In arguing that the court should reject the universities claim that the strike is illegal, Koceyo stated that the UASU and KMPDU had issued a seven-day strike notice the week before the walkout. He added, “In the absence of a counter-proposal, there was nothing for a conciliator to resolve, hence the need for a seven-day strike notice. The action by lecturers does not violate any law.”

For its part, the Ministry of Education, which oversees public-run universities in Kenya, attempted to lay blame for the lack of progress in negotiations for a new contract on the political chaos resulting from the hotly contested presidential elections last year, in which the poll was overturned by Supreme Court.

The Education and Labour Ministries told the court it should declare the strike illegal. “Lecturers have to participate in the conciliation for a good reason,” it argued. “The strike was premature. Proper procedure was not followed and it should be declared illegal.”

The lawyer for the universities, Ruth Kirwa, made the claim before the court that the lecturers acted in “bad faith” toward negotiations of a new agreement, and that the strike was premature.
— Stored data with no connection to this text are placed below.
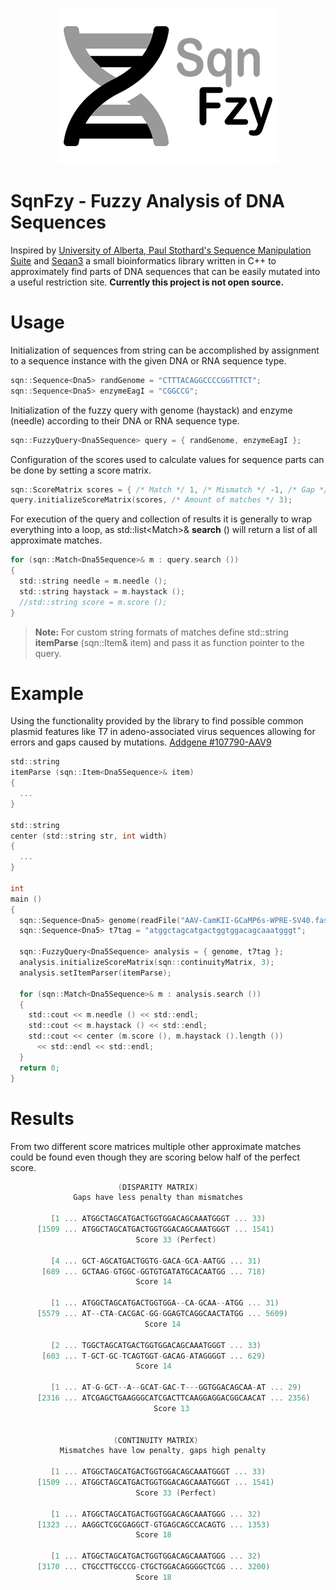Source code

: <p align="center">
  <img src="sqnfzy-logo-300.png" width="350">
</p>

# SqnFzy - Fuzzy Analysis of DNA Sequences

Inspired by [University of Alberta, Paul Stothard's Sequence Manipulation Suite](https://www.bioinformatics.org/sms2/index.html) and [Seqan3](https://github.com/seqan/seqan3) a small bioinformatics library written in C++ to approximately find parts of DNA sequences that can be easily mutated into a useful restriction site. **Currently this project is not open source.**

# Usage

Initialization of sequences from string can be accomplished by assignment to a sequence instance with the given DNA or RNA sequence type.
```c
sqn::Sequence<Dna5> randGenome = "CTTTACAGGCCCCGGTTTCT";
sqn::Sequence<Dna5> enzymeEagI = "CGGCCG";
```

Initialization of the fuzzy query with genome (haystack) and enzyme (needle) according to their DNA or RNA sequence type.
```c
sqn::FuzzyQuery<Dna5Sequence> query = { randGenome, enzymeEagI };
```

Configuration of the scores used to calculate values for sequence parts can be done by setting a score matrix.
```c
sqn::ScoreMatrix scores = { /* Match */ 1, /* Mismatch */ -1, /* Gap */ 2 };
query.initializeScoreMatrix(scores, /* Amount of matches */ 3);
```

For execution of the query and collection of results it is generally to wrap everything into a loop, as std::list<Match<Tp>>& **search** () will return a list of all approximate matches.
```c
for (sqn::Match<Dna5Sequence>& m : query.search ())
{
  std::string needle = m.needle ();
  std::string haystack = m.haystack ();
  //std::string score = m.score ();
}
```

> **Note:** For custom string formats of matches define std::string **itemParse** (sqn::Item<Tp>& item) and pass it as function pointer to the query.

# Example

Using the functionality provided by the library to find possible common plasmid features like T7 in adeno-associated virus sequences allowing for errors and gaps caused by mutations. [Addgene #107790-AAV9](https://www.addgene.org/browse/sequence/204876/)
```c
std::string
itemParse (sqn::Item<Dna5Sequence>& item)
{
  ...
}

std::string
center (std::string str, int width)
{
  ...
}

int
main ()
{
  sqn::Sequence<Dna5> genome(readFile("AAV-CamKII-GCaMP6s-WPRE-SV40.fasta"));
  sqn::Sequence<Dna5> t7tag = "atggctagcatgactggtggacagcaaatgggt";
  
  sqn::FuzzyQuery<Dna5Sequence> analysis = { genome, t7tag };
  analysis.initializeScoreMatrix(sqn::continuityMatrix, 3);
  analysis.setItemParser(itemParse);
  
  for (sqn::Match<Dna5Sequence>& m : analysis.search ())
  {
    std::cout << m.needle () << std::endl;
    std::cout << m.haystack () << std::endl;
    std::cout << center (m.score (), m.haystack ().length ())
      << std::endl << std::endl;
  }
  return 0;
}
```
  
# Results
From two different score matrices multiple other approximate matches could be found even though they are scoring below half of the perfect score.
```c
                        (DISPARITY MATRIX)
              Gaps have less penalty than mismatches
    
         [1 ... ATGGCTAGCATGACTGGTGGACAGCAAATGGGT ... 33)
      [1509 ... ATGGCTAGCATGACTGGTGGACAGCAAATGGGT ... 1541)
                            Score 33 (Perfect)
    
         [4 ... GCT-AGCATGACTGGTG-GACA-GCA-AATGG ... 31)
       [689 ... GCTAAG-GTGGC-GGTGTGATATGCACAATGG ... 718)
                            Score 14
    
         [1 ... ATGGCTAGCATGACTGGTGGA--CA-GCAA--ATGG ... 31)
      [5579 ... AT--CTA-CACGAC-GG-GGAGTCAGGCAACTATGG ... 5609)
                              Score 14
    
         [2 ... TGGCTAGCATGACTGGTGGACAGCAAATGGGT ... 33)
       [603 ... T-GCT-GC-TCAGTGGT-GACAG-ATAGGGGT ... 629)
                            Score 14
    
         [1 ... AT-G-GCT--A--GCAT-GAC-T---GGTGGACAGCAA-AT ... 29)
      [2316 ... ATCGAGCTGAAGGGCATCGACTTCAAGGAGGACGGCAACAT ... 2356)
                                Score 13
     

                       (CONTINUITY MATRIX)
           Mismatches have low penalty, gaps high penalty
    
         [1 ... ATGGCTAGCATGACTGGTGGACAGCAAATGGGT ... 33)
      [1509 ... ATGGCTAGCATGACTGGTGGACAGCAAATGGGT ... 1541)
                            Score 33 (Perfect)
    
         [1 ... ATGGCTAGCATGACTGGTGGACAGCAAATGGG ... 32)
      [1323 ... AAGGCTCGCGAGGCT-GTGAGCAGCCACAGTG ... 1353)
                            Score 18
    
         [1 ... ATGGCTAGCATGACTGGTGGACAGCAAATGGG ... 32)
      [3170 ... CTGCCTTGCCCG-CTGCTGGACAGGGGCTCGG ... 3200)
                            Score 18
     
```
In a display of fear that the walkout will spark a broader movement among the Kenyan working class as a whole, whose living standards for decades have come under relentless attack by successive Kenyan governments, Kirwa told the court, “It is imperative and of urgency that this court issues an injunction against the industrial action called for by UASU as it is unlawful and will disrupt the forum’s operations unjustifiably as well as set a bad precedent for industrial relations.” Kirwa went on to claim that the government was willing to commit to a counter-proposal, but that the strike did not follow “due process”, and requested the court to halt the unprotected strike.

For decades, the 33 public-run universities in Kenya have been in decline. Many facilities lack a library and reference study materials, and even basic accessories such as chairs and tables, with many institutions having no Internet access. Buildings have fallen into disrepair and a lack of upkeep, leaving students in classes with leaking roofs. Technological equipment such as computers are non-existent at many universities. Due to the enormous cost of education, the majority of Kenyan youth enroll in the lower-cost public universities, which has led to large classrooms and a lack of teaching personnel.

For years, successive governments have conducted attacks on public education, particularly in the 1990s when the government adopted a market-based approach to education, promoting for-profit schools and universities and gutted funding for public schools.

At the other end, the government has made available unlimited funding, supplemented with $1.1 billion per year in aid from the United States, to carry out the US-backed war in Somalia. The government’s claim of “no money” for the deteriorating university system is belied by the fact that Kenya is one of the most socially polarized countries on earth. Sitting atop the heights of Kenyan society are 16 individuals and companies holding more than $22 billion, including President Uhuru Kenyatta, valued at $500 million, while the vast majority of the population of 50 million live in abject poverty. According to the World Bank, the majority of Kenyans make less than $3 per day.

The government of President Kenyatta has displayed nothing but scorn and contempt for strikes and protests, and the ruling government has made its hostility to the Kenyan masses clear with statements declaring such struggles illegal and without merit. To this end, security forces have brutally suppressed these struggles, resulting in scores of deaths. Underlying this approach is the palpable fear within the Kenyan ruling class of a social explosion beyond its control.

As for the role played by the UASU and KMPDU, as well as the entire Kenyan trade union apparatus, these organizations function as a labor enforcement mechanism to suppress class struggle, as well as to tie workers to the tyranny of the profit system. The unions, whose leadership consists of figures comprising the Kenyan bourgeoisie, seek above all to stifle a fight by workers against capitalism, which is the true source of social misery experienced by the Kenyan working class.